What you will do
Your task is to filter the entries and copy every line containing the string "Bandi".

(Records from a dataset)
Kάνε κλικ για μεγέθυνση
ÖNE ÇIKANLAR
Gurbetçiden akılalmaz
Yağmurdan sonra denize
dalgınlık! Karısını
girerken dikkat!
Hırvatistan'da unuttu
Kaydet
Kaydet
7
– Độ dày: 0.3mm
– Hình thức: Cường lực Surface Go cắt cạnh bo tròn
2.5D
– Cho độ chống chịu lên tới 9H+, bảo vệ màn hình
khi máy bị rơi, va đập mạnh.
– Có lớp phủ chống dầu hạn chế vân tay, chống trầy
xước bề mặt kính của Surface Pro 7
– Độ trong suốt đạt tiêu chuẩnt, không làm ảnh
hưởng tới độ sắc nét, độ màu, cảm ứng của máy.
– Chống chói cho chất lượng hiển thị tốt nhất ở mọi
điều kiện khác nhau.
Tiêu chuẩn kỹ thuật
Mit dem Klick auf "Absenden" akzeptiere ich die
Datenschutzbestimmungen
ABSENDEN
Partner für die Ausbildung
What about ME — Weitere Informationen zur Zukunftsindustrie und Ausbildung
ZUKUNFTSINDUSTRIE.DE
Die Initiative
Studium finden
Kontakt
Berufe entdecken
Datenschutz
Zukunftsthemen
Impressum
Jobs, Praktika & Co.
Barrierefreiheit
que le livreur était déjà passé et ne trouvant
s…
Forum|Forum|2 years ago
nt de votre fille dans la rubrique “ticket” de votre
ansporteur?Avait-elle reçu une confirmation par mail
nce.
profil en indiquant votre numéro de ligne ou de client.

---

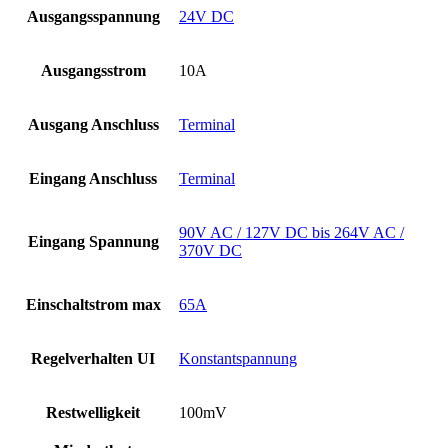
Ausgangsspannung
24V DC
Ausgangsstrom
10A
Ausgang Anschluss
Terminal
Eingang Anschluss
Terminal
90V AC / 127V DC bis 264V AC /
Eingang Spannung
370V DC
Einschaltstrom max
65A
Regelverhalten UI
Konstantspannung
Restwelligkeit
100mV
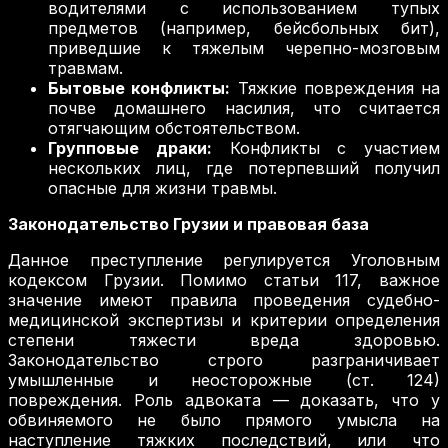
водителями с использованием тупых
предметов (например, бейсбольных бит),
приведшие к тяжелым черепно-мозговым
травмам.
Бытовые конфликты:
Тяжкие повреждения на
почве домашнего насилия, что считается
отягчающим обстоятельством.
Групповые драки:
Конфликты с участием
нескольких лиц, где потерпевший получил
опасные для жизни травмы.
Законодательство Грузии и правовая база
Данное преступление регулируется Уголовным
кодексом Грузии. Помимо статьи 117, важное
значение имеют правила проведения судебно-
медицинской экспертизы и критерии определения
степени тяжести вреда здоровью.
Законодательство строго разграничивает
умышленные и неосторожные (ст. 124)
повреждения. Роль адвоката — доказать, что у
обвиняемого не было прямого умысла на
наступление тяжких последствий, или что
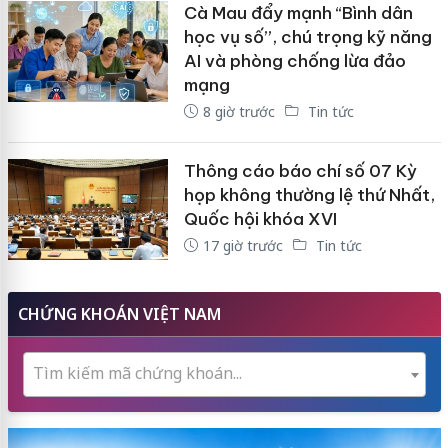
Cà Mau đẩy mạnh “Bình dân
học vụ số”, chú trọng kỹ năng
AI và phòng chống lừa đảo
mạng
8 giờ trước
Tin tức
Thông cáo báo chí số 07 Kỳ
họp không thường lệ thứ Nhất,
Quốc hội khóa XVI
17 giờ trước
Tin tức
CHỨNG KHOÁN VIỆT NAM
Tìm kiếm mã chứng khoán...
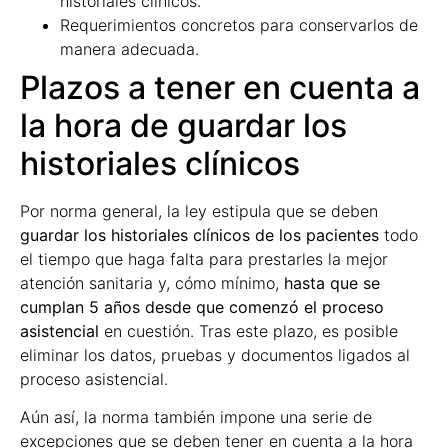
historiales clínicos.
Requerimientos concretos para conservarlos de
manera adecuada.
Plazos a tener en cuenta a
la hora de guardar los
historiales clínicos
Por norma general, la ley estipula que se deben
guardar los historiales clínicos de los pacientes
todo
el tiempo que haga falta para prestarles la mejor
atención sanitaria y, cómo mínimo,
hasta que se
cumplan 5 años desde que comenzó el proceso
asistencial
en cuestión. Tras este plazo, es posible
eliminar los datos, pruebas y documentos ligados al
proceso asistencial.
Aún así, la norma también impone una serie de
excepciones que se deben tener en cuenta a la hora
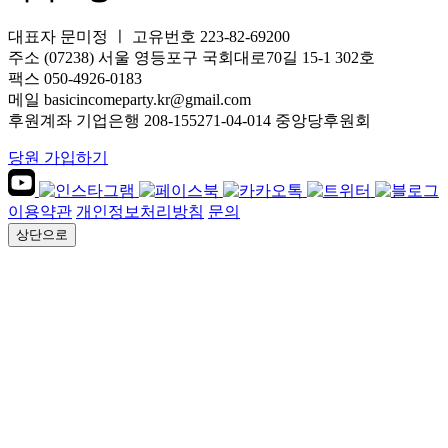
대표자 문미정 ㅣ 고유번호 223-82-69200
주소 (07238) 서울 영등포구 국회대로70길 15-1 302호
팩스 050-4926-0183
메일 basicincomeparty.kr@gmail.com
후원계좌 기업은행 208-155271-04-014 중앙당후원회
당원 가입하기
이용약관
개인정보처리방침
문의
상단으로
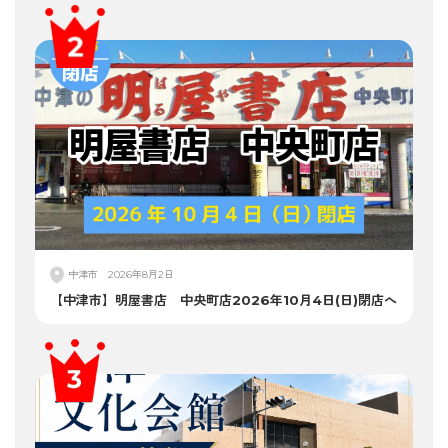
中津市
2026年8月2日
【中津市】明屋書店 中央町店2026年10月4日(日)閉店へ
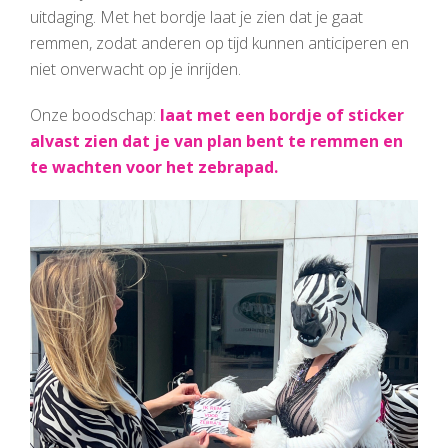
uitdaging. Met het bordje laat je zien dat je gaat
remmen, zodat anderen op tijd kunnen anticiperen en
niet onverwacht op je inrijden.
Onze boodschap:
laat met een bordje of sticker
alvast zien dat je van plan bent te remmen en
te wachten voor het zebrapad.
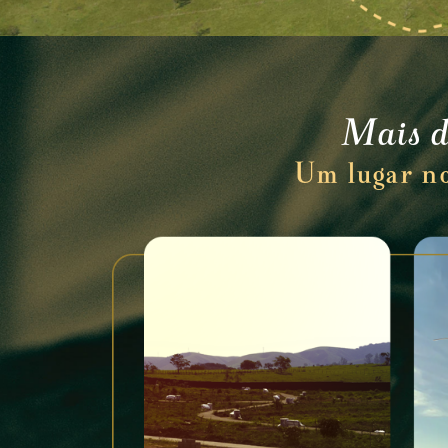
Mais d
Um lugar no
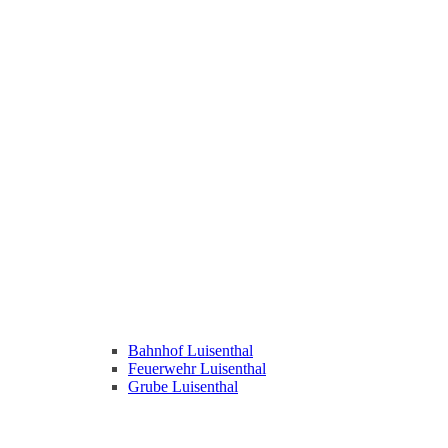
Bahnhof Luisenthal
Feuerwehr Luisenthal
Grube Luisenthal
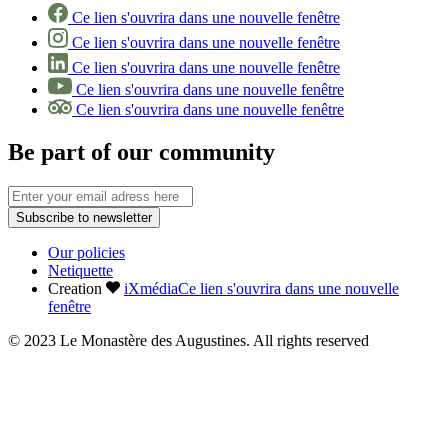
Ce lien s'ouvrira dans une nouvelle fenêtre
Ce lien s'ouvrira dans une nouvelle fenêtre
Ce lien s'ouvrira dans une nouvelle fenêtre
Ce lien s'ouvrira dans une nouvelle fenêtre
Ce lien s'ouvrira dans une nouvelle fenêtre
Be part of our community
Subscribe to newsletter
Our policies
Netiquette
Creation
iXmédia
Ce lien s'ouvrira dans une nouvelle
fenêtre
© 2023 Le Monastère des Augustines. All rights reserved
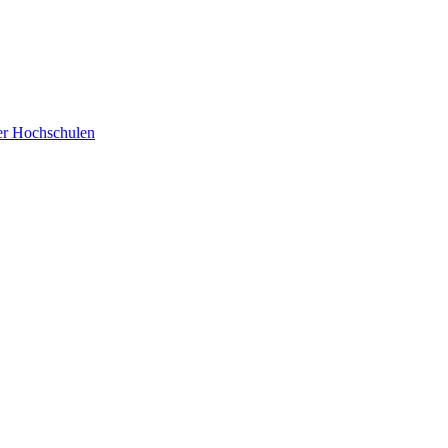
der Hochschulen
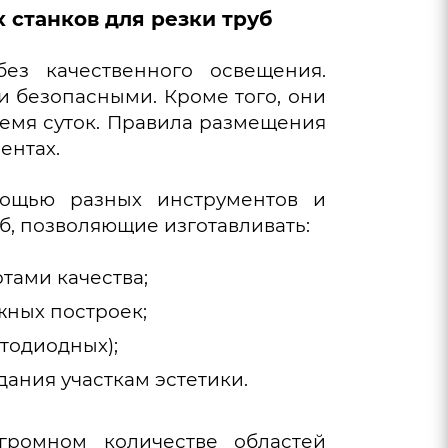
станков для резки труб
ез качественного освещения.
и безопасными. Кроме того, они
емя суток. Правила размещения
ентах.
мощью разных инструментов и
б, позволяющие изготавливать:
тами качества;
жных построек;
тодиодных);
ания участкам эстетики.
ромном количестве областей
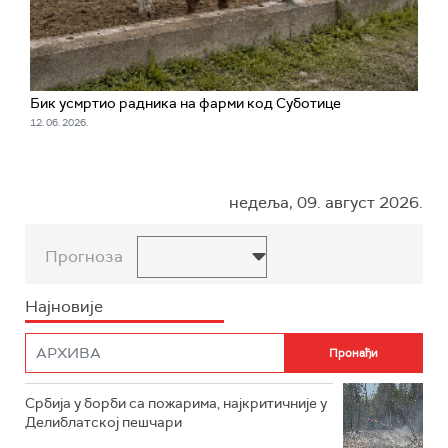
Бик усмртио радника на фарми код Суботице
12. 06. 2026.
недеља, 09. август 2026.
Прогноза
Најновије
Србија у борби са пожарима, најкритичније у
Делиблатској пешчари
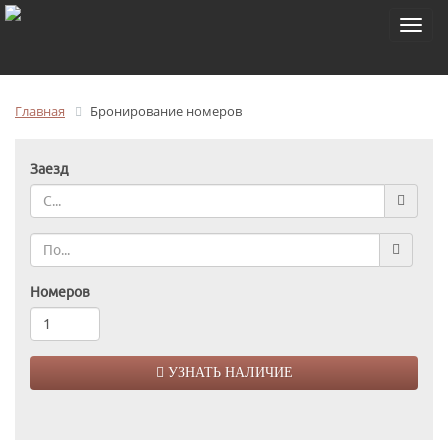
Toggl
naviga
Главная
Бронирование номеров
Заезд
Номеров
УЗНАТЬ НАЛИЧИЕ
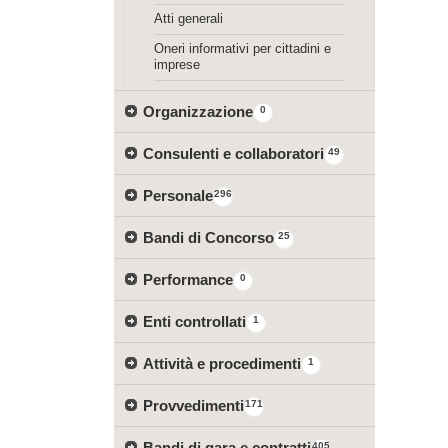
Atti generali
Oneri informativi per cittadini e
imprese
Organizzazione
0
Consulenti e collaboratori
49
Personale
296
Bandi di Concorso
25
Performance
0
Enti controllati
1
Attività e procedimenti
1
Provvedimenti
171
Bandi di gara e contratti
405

Answer box
Bandi di Concorso
Bandi di gara e contratti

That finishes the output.